The United Nations yesterday made what it said was a record appeal for aid to Yemen, calling for nearly $3bn in humanitarian relief for the war-torn country.
The $2.96bn will be used to respond to an ever-broadening crisis in Yemen, where war, looming famine and cholera have killed thousands and put millions of lives at risk.
The appeal, made on behalf of UN agencies and humanitarian partners, came as 11.3mn people “urgently require assistance to survive”, UN aid agency OCHA said in a statement.
“A generation of children is growing up in suffering and deprivation,” OCHA said.
“Nearly 2mn children are out of school, 1.8mn children under the age of five are acutely malnourished, including 400,000 who suffer from severe acute malnutrition and are 10 times more likely to die if they do not receive medical treatment.”

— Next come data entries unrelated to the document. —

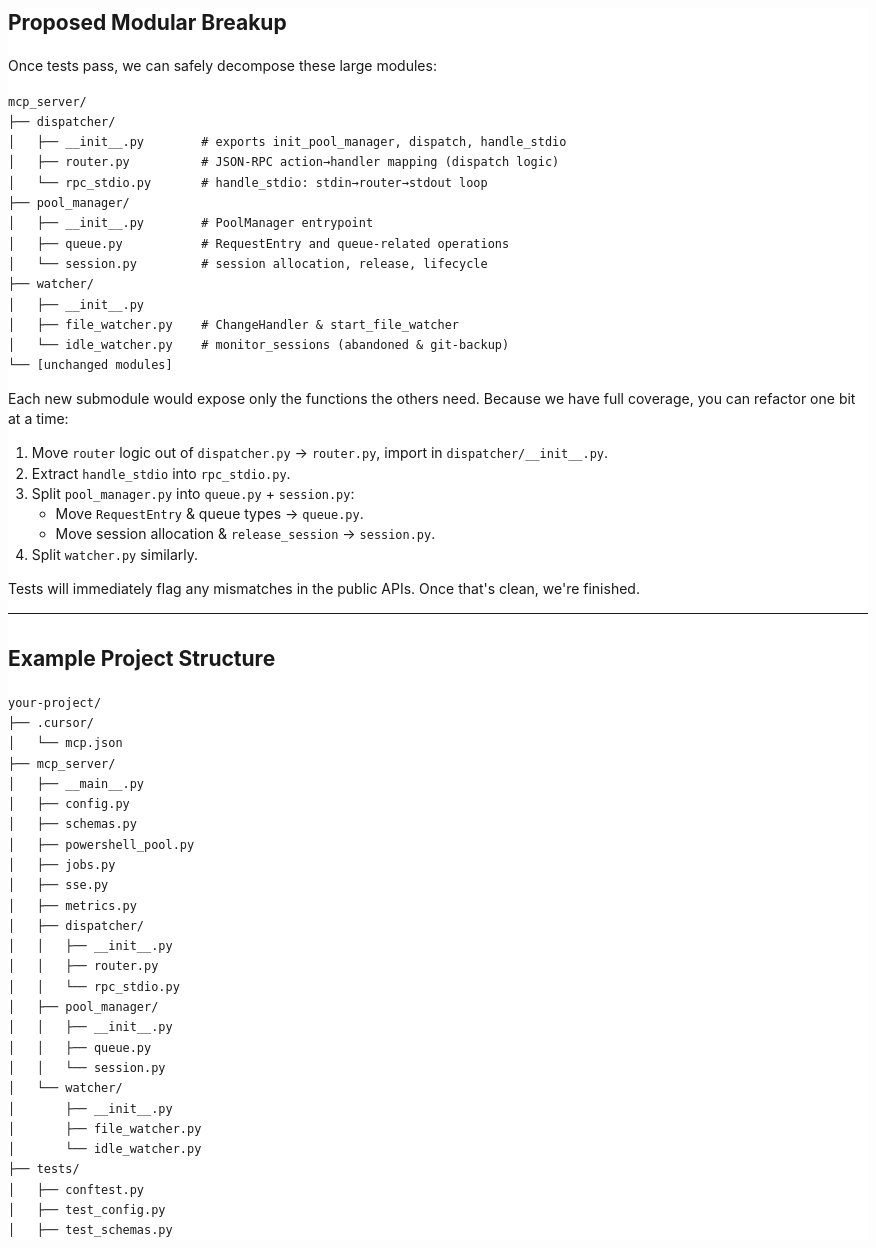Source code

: 
## Proposed Modular Breakup

Once tests pass, we can safely decompose these large modules:

```
mcp_server/
├── dispatcher/
│   ├── __init__.py        # exports init_pool_manager, dispatch, handle_stdio
│   ├── router.py          # JSON-RPC action→handler mapping (dispatch logic)
│   └── rpc_stdio.py       # handle_stdio: stdin→router→stdout loop
├── pool_manager/
│   ├── __init__.py        # PoolManager entrypoint
│   ├── queue.py           # RequestEntry and queue-related operations
│   └── session.py         # session allocation, release, lifecycle
├── watcher/
│   ├── __init__.py
│   ├── file_watcher.py    # ChangeHandler & start_file_watcher
│   └── idle_watcher.py    # monitor_sessions (abandoned & git-backup)
└── [unchanged modules]
```

Each new submodule would expose only the functions the others need. Because we have full coverage, you can refactor one bit at a time:

1. Move `router` logic out of `dispatcher.py` → `router.py`, import in `dispatcher/__init__.py`.
2. Extract `handle_stdio` into `rpc_stdio.py`.
3. Split `pool_manager.py` into `queue.py` + `session.py`:
   - Move `RequestEntry` & queue types → `queue.py`.
   - Move session allocation & `release_session` → `session.py`.
4. Split `watcher.py` similarly.

Tests will immediately flag any mismatches in the public APIs. Once that's clean, we're finished.

---

## Example Project Structure

```
your-project/
├── .cursor/
│   └── mcp.json
├── mcp_server/
│   ├── __main__.py
│   ├── config.py
│   ├── schemas.py
│   ├── powershell_pool.py
│   ├── jobs.py
│   ├── sse.py
│   ├── metrics.py
│   ├── dispatcher/
│   │   ├── __init__.py
│   │   ├── router.py
│   │   └── rpc_stdio.py
│   ├── pool_manager/
│   │   ├── __init__.py
│   │   ├── queue.py
│   │   └── session.py
│   └── watcher/
│       ├── __init__.py
│       ├── file_watcher.py
│       └── idle_watcher.py
├── tests/
│   ├── conftest.py
│   ├── test_config.py
│   ├── test_schemas.py
```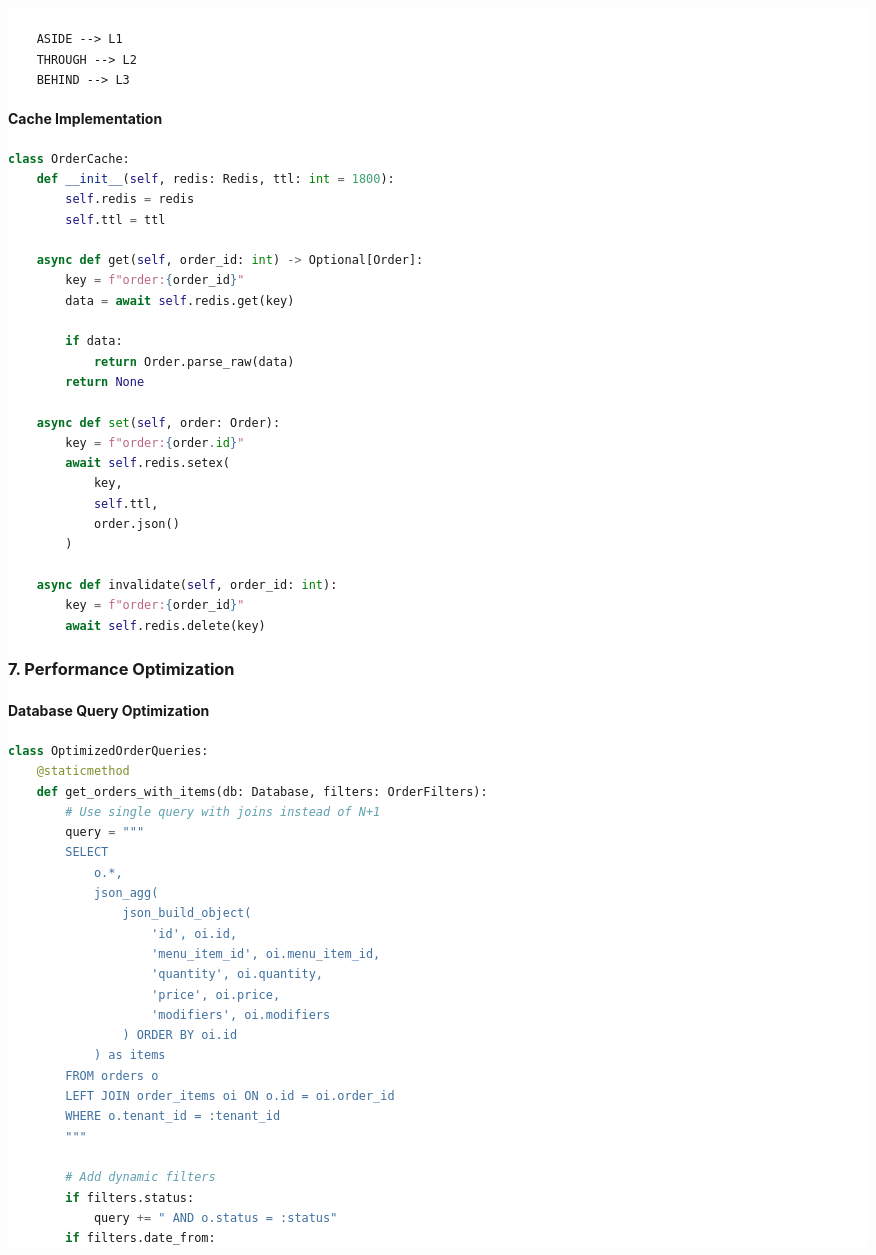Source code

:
 ```mermaid
    
    ASIDE --> L1
    THROUGH --> L2
    BEHIND --> L3
```

#### Cache Implementation
```python
class OrderCache:
    def __init__(self, redis: Redis, ttl: int = 1800):
        self.redis = redis
        self.ttl = ttl
        
    async def get(self, order_id: int) -> Optional[Order]:
        key = f"order:{order_id}"
        data = await self.redis.get(key)
        
        if data:
            return Order.parse_raw(data)
        return None
        
    async def set(self, order: Order):
        key = f"order:{order.id}"
        await self.redis.setex(
            key,
            self.ttl,
            order.json()
        )
        
    async def invalidate(self, order_id: int):
        key = f"order:{order_id}"
        await self.redis.delete(key)
```

### 7. Performance Optimization

#### Database Query Optimization
```python
class OptimizedOrderQueries:
    @staticmethod
    def get_orders_with_items(db: Database, filters: OrderFilters):
        # Use single query with joins instead of N+1
        query = """
        SELECT 
            o.*,
            json_agg(
                json_build_object(
                    'id', oi.id,
                    'menu_item_id', oi.menu_item_id,
                    'quantity', oi.quantity,
                    'price', oi.price,
                    'modifiers', oi.modifiers
                ) ORDER BY oi.id
            ) as items
        FROM orders o
        LEFT JOIN order_items oi ON o.id = oi.order_id
        WHERE o.tenant_id = :tenant_id
        """
        
        # Add dynamic filters
        if filters.status:
            query += " AND o.status = :status"
        if filters.date_from:
```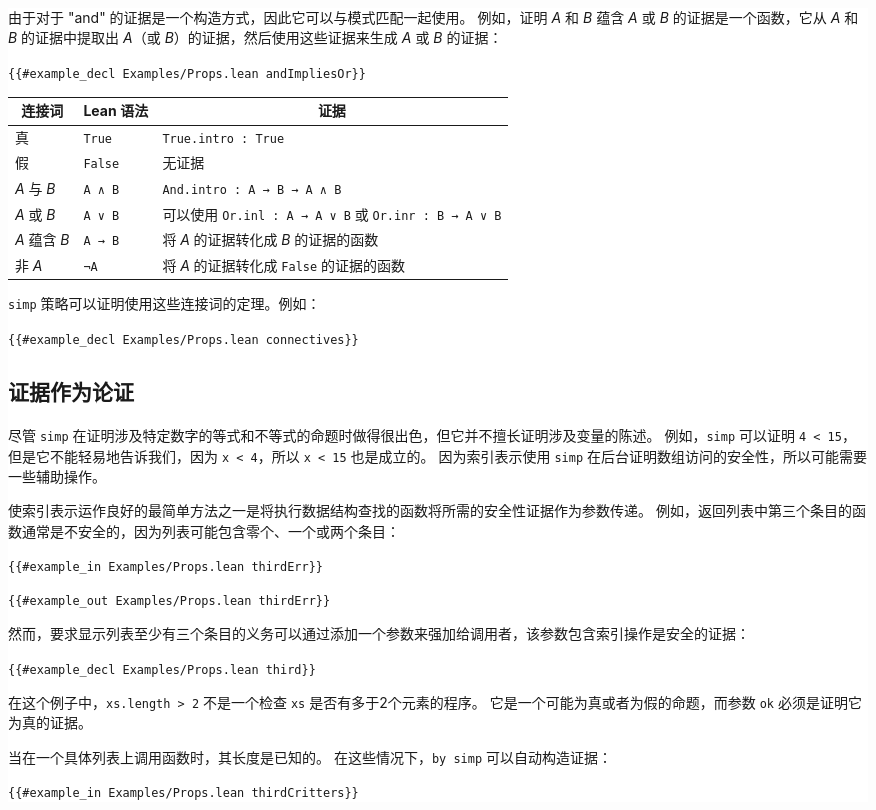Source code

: 由于对于 "and" 的证据是一个构造方式，因此它可以与模式匹配一起使用。
例如，证明 _A_ 和 _B_ 蕴含 _A_ 或 _B_ 的证据是一个函数，它从 _A_ 和 _B_ 的证据中提取出 _A_（或 _B_）的证据，然后使用这些证据来生成 _A_ 或 _B_ 的证据：

```lean
{{#example_decl Examples/Props.lean andImpliesOr}}
```

| 连接词      | Lean 语法 | 证据           |
|----------|---------|--------------|
| 真         | `True`  | `True.intro : True`   |
| 假         | `False` | 无证据          |
| _A_ 与 _B_ | `A ∧ B` | `And.intro : A → B → A ∧ B` |
| _A_ 或 _B_ | `A ∨ B` | 可以使用 `Or.inl : A → A ∨ B` 或 `Or.inr : B → A ∨ B` |
| _A_ 蕴含 _B_ | `A → B` | 将 _A_ 的证据转化成 _B_ 的证据的函数 |
| 非 _A_      | `¬A`    | 将 _A_ 的证据转化成 `False` 的证据的函数 |

`simp` 策略可以证明使用这些连接词的定理。例如：

```leantac
{{#example_decl Examples/Props.lean connectives}}
```

## 证据作为论证

尽管 `simp` 在证明涉及特定数字的等式和不等式的命题时做得很出色，但它并不擅长证明涉及变量的陈述。
例如，`simp` 可以证明 `4 < 15`，但是它不能轻易地告诉我们，因为 `x < 4`，所以 `x < 15` 也是成立的。
因为索引表示使用 `simp` 在后台证明数组访问的安全性，所以可能需要一些辅助操作。

使索引表示运作良好的最简单方法之一是将执行数据结构查找的函数将所需的安全性证据作为参数传递。
例如，返回列表中第三个条目的函数通常是不安全的，因为列表可能包含零个、一个或两个条目：

```lean
{{#example_in Examples/Props.lean thirdErr}}
```



```output error
{{#example_out Examples/Props.lean thirdErr}}
```

然而，要求显示列表至少有三个条目的义务可以通过添加一个参数来强加给调用者，该参数包含索引操作是安全的证据：

```lean
{{#example_decl Examples/Props.lean third}}
```

在这个例子中，`xs.length > 2` 不是一个检查 `xs` 是否有多于2个元素的程序。
它是一个可能为真或者为假的命题，而参数 `ok` 必须是证明它为真的证据。

当在一个具体列表上调用函数时，其长度是已知的。
在这些情况下，`by simp` 可以自动构造证据：

```leantac
{{#example_in Examples/Props.lean thirdCritters}}
```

More than 9,200 people have been killed in Yemen since 2015, when a Saudi-led military coalition intervened to back the country’s internationally-recognised government against rebels.
Another nearly 2,200 Yemenis have died of cholera amid deteriorating hygiene and sanitation conditions, the World Health Organisation says.
Over the past year, the United Nations’ efforts to address what it has described as the world’s worst humanitarian crisis have been hampered by a crippling blockade of rebel-held ports by the Saudi-led coalition.
More than three-quarters of Yemen’s population — 22.2mn people — are now dependent on some form of assistance in Yemen, the United Nations says.
Some 8.4mn Yemenis are also at risk of famine, according to OCHA.